In parallel with the market bustle, a quiet, persistent work of redefinition was under way: in November 1993 the first tenge appeared, and from the very first releases the Kazakhstani banknotes assembled a new national pantheon: Al-Farabi, Suyunbai, Chokan Valikhanov, Abai, Abylai-khan. Money became a micro-gallery of memory being recovered.
Interpretation
The baul is the constant companion of the Kazakhstani bazaar. A newspaper is pinned to it, an attempt to fix an instant snapshot of a rapidly changing world.
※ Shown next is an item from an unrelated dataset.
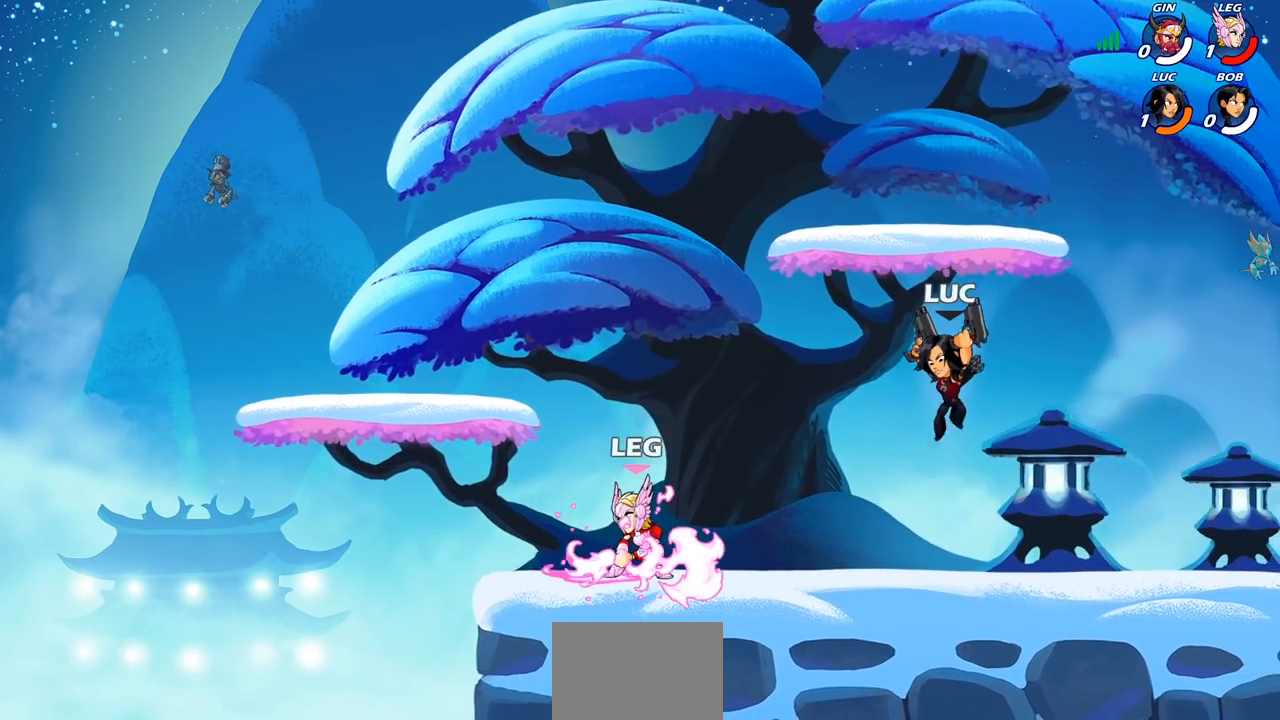
{"buttons": [], "left_stick": "left", "right_stick": "center", "events": [[83, "CIRCLE", "down"], [83, "R2", "down"], [183, "R2", "up"], [200, "CIRCLE", "up"], [467, "left_stick", "left"]]}
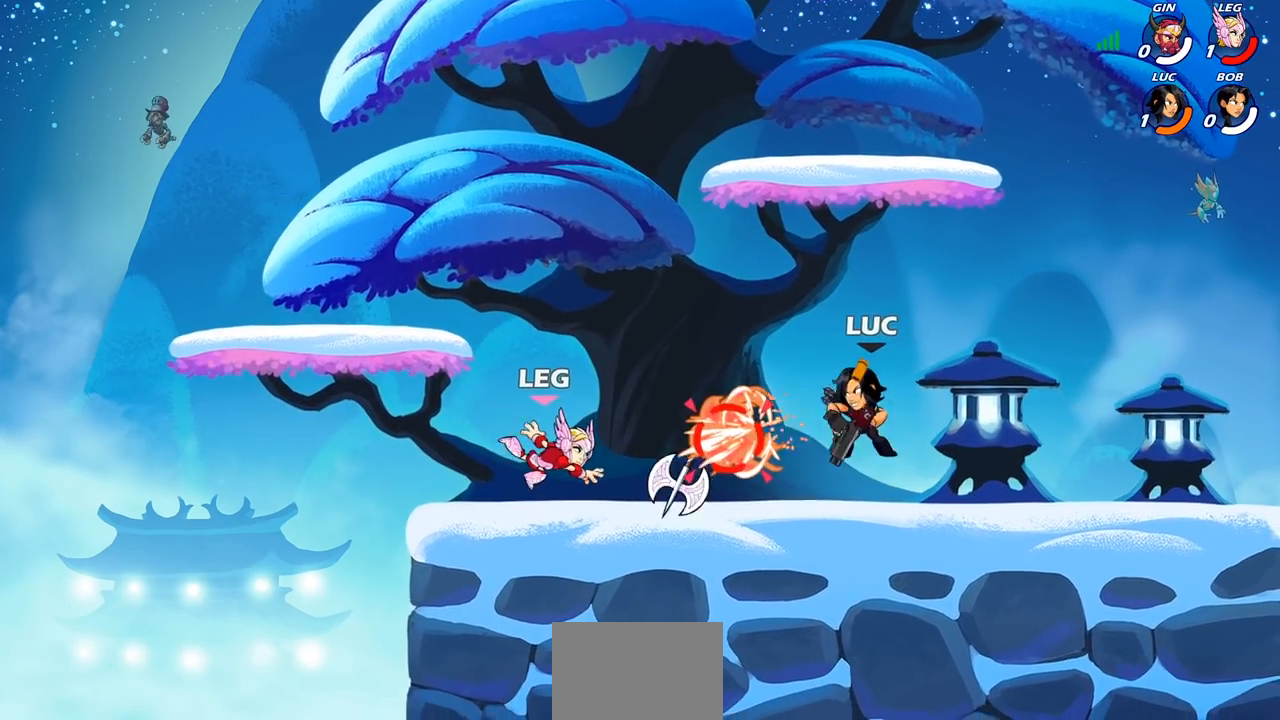
{"buttons": ["CROSS"], "left_stick": "up-right", "right_stick": "center", "events": [[67, "left_stick", "up-left"], [217, "left_stick", "center"], [383, "left_stick", "right"], [450, "CROSS", "down"], [500, "left_stick", "up-right"]]}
The caps carry the first Kazakhstani banknotes, sewn on top. People once said «bread is the head of everything»; in the era of Kazakhstan’s formation that formula shifted slightly. The banknotes are also a return to history, a bow to the eras preceding the Kazakh SSR: to Orda and to Alash.
Object
Shopper «BAUL». A tall shopper bag in dense fabric with vertical stripes references the famous «Chinese» bauls of the 90s, the ones carried to the bazaar and used by shuttle traders. The form is made more refined and urban: rigid handles, a long shoulder strap.
On the front, an archival TARIH tag describes the bag as an object of the era of bazaars and precarious trading trips, and above it a small sewn-on patch carries a notional market name. This is no longer simply a household bag but a reinterpreted container for the memory of the first wave of wild capitalism in Kazakhstan. The patch on the right side of the bag references a popular Kazakhstani newspaper («Вечерняя Алма-Ата»). In our interpretation it is called «Весенний Алматы 00х». The text below is dedicated to the Green Bazaar, a beloved city place that may soon all but vanish from the urban fabric yet will remain in the city’s memory. The mention of the «third issue» refers to the fact that this is our third drop.